What the exercise asks. In the abstract on PAX3-FOXO1 in adult rhabdomyosarcoma, in how many patients was fusion testing performed?

Is PAX3-FOXO1 associated with worse outcome in adults with rhabdomyosarcoma (RMS)?

Abstract

e22525 Background: Rhabdomyosarcoma (RMS) is a rare soft tissue sarcoma in adults. The PAX3-FOXO1 fusion gene is associated with alveolar rhabdomyosarcoma. PAX3-FOXO1 results from a stable reciprocal translocation of chromosomes 2 and 13, which fuses in-frame the DNA binding domain of PAX3 with the transactivation domain of FOXO1. Occasionally, PAX7-FOXO1 is expressed. In children, the PAX3-FOXO1 fusion gene is associated with worse outcome. We evaluated the prognostic role of FOXO1 fusion status in adults with RMS treated in a single, large volume sarcoma centre. Methods: A retrospective review of adult RMS patients (pts) diagnosed from 1984 to 2018 was done. Information on demographics, treatment, fusion status and survival was collected. Primary favourable site was defined as tumour arising in orbit, non-bladder/prostate genitourinary system and non-parameningeal head and neck. Factors were compared using Fisher’s Exact test. Event-free survival (EFS) was estimated by the Kaplan-Meier method and compared with log rank test. FOXO1 fusion status was coded as FP (fusion positive) or FN (fusion negative). Results: Of 134 pts identified in our database, fusion testing was performed in 55 (41%). Of these, PAX3 fusion was detected in 22 (40%). PAX7 was not detected. The median age of FP and FN pts was 25 yrs (range 18, 90) and 27 yrs (range 18, 65), respectively. Gender distribution was similar between FP and FN. Favourable site was seen in 13 (60%) FP and 21 (64%) FN. Nodal disease was present in 21 (95%) FP and 21 (64%) FN (p = 0.02). Distant metastases were present in 10 (45%) FP and 9 (27%) FN (n.s.). Treatment received was as follows for FP and FN, respectively: chemotherapy (21(95%), 33(100%)), radiation (14(64%), 22(67%)) and surgery (4(18%), 17(52%)). 5-yr EFS for pts without distant metastases was 27% (CI 22.6-76.6) and 46% (CI 21.5 – 70.5) for FP and FN respectively (n.s.). Conclusions: FP and FN RMS occurs in adults of all ages. Similar to children, adults with FP are more likely to present with nodal disease. Our study did not show that fusion status was associated with poorer EFS in adult RMS, however, larger series are needed to confirm this preliminary data.

Dataset.
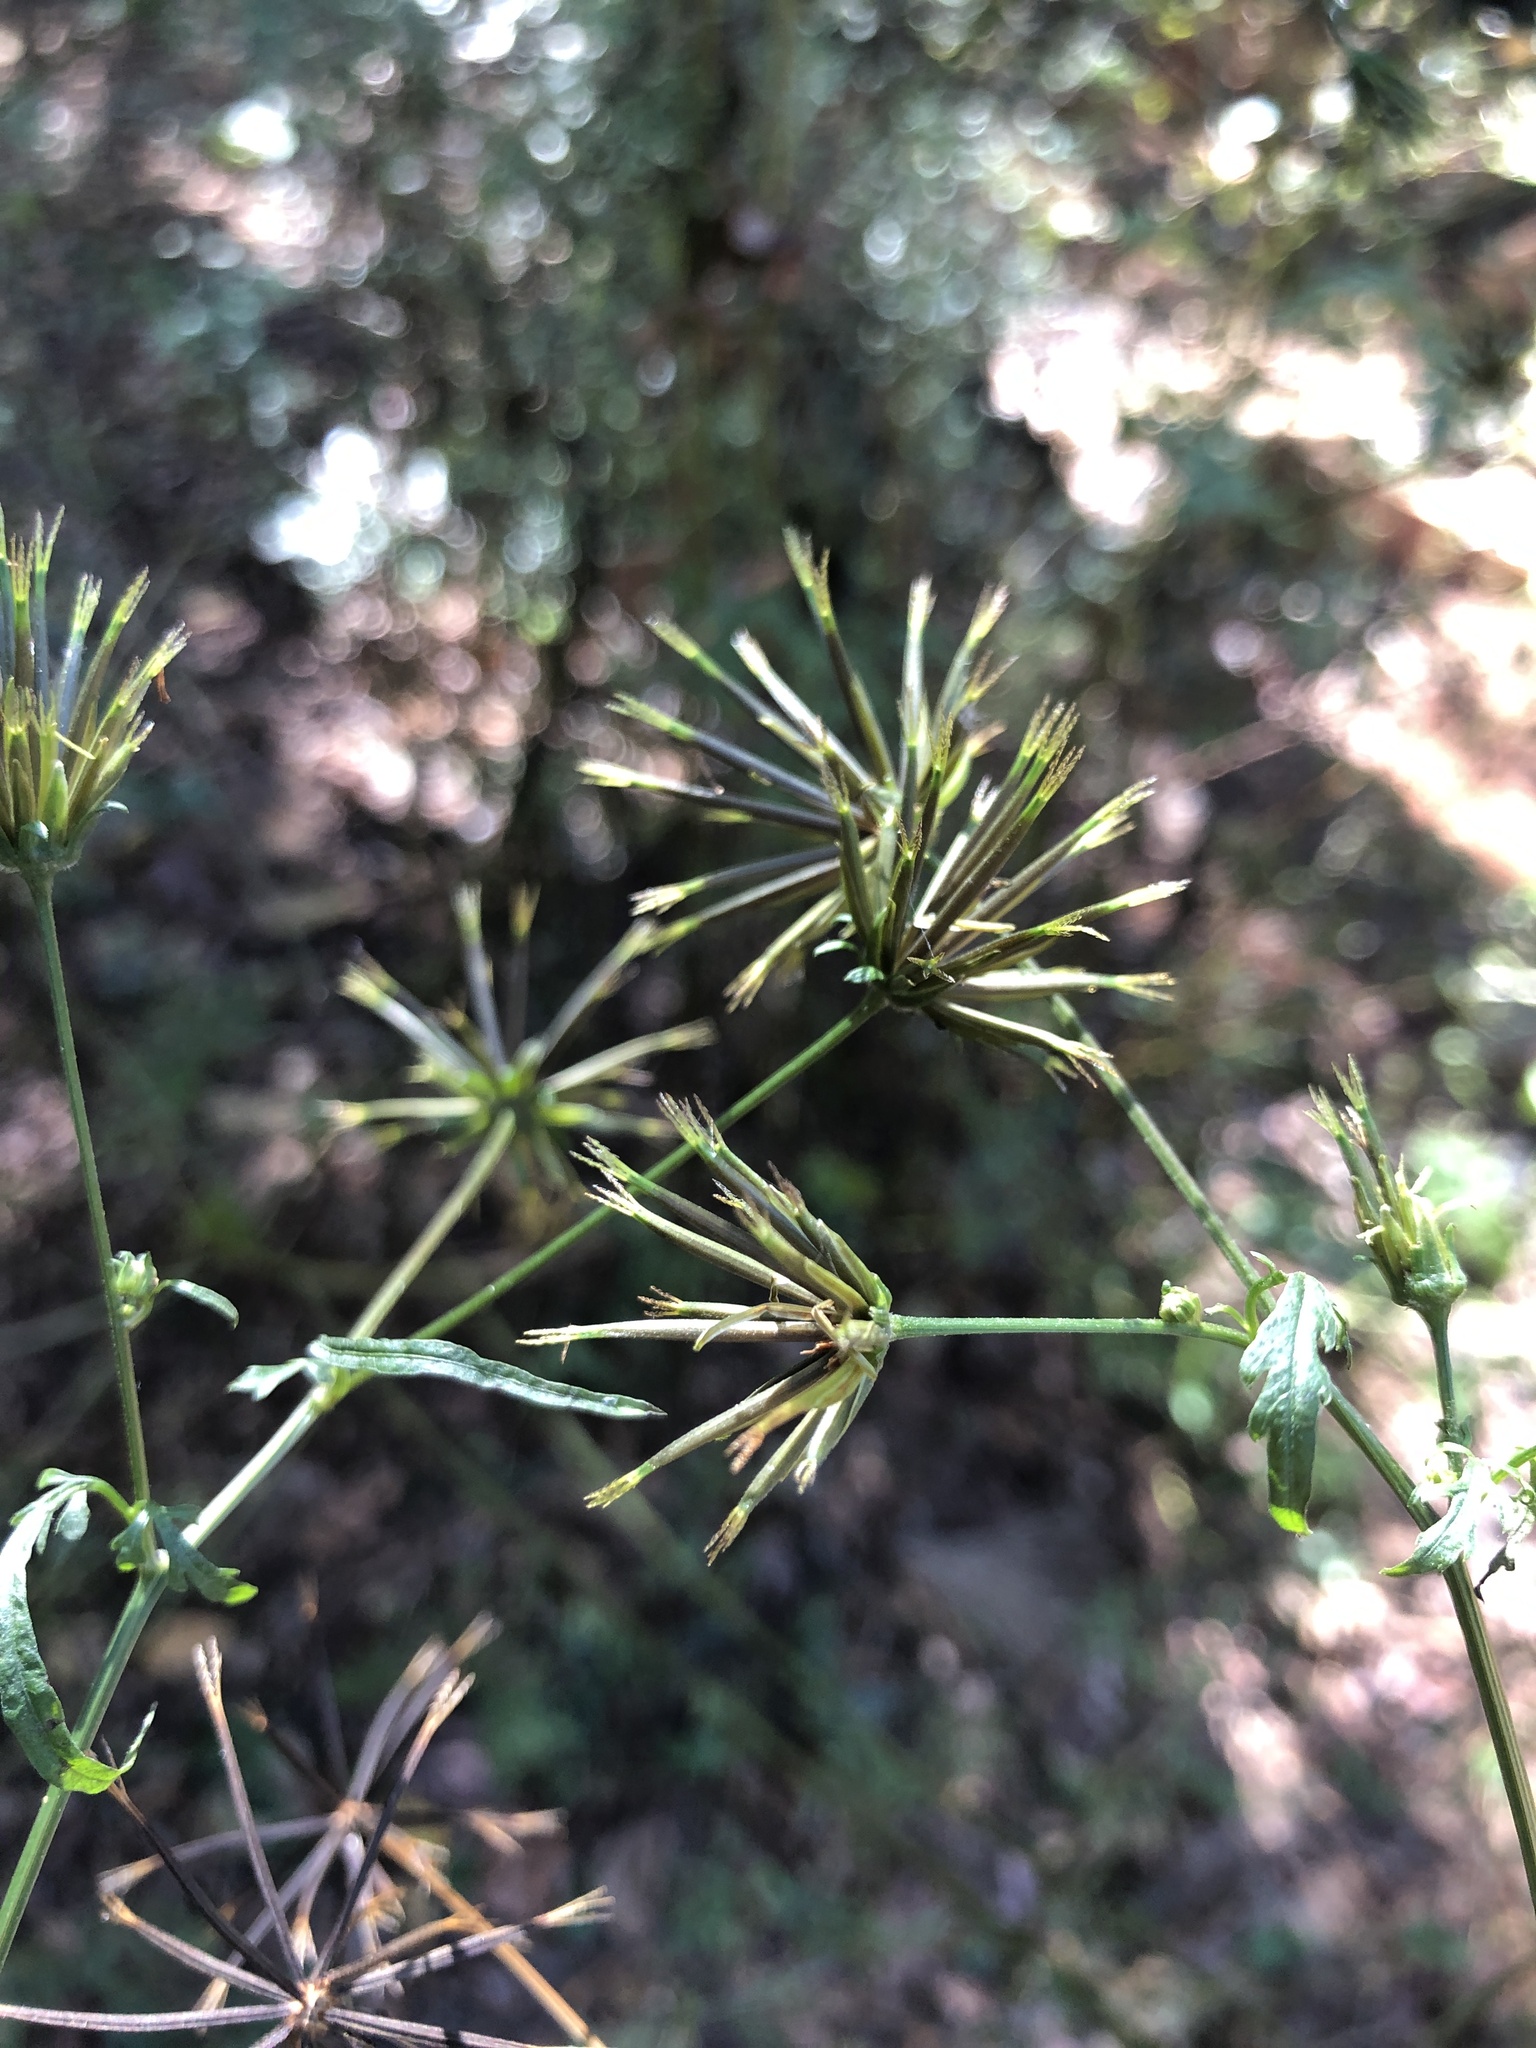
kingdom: Plantae
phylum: Tracheophyta
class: Magnoliopsida
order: Asterales
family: Asteraceae
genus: Bidens
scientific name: Bidens bipinnata
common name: Spanish-needles
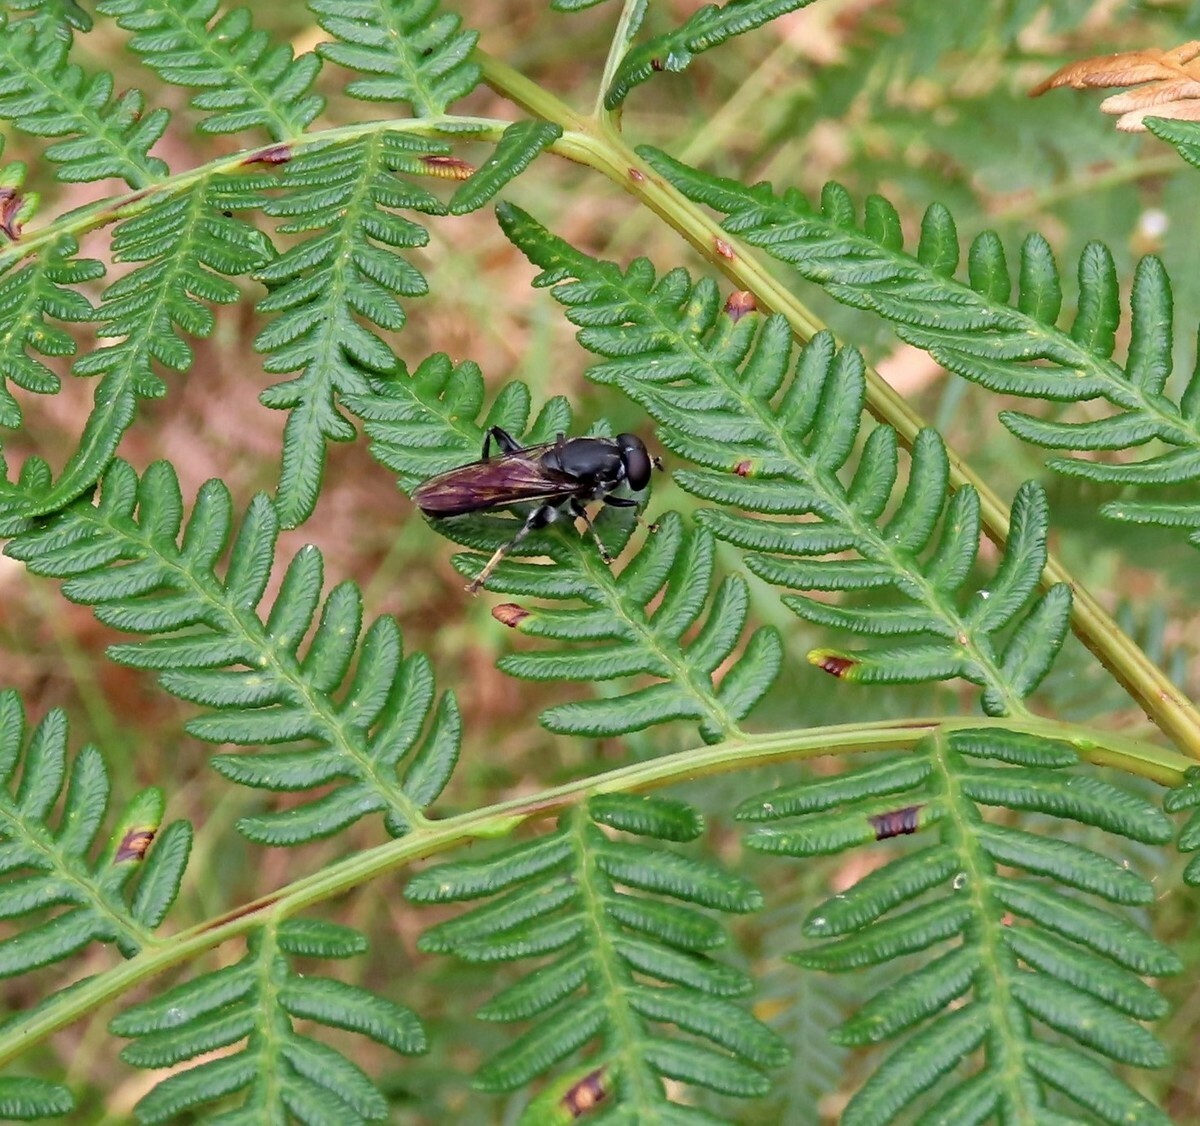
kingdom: Animalia
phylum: Arthropoda
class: Insecta
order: Diptera
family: Syrphidae
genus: Xylota
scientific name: Xylota flavitarsis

Answer space. 55 of the 134 patients (41%)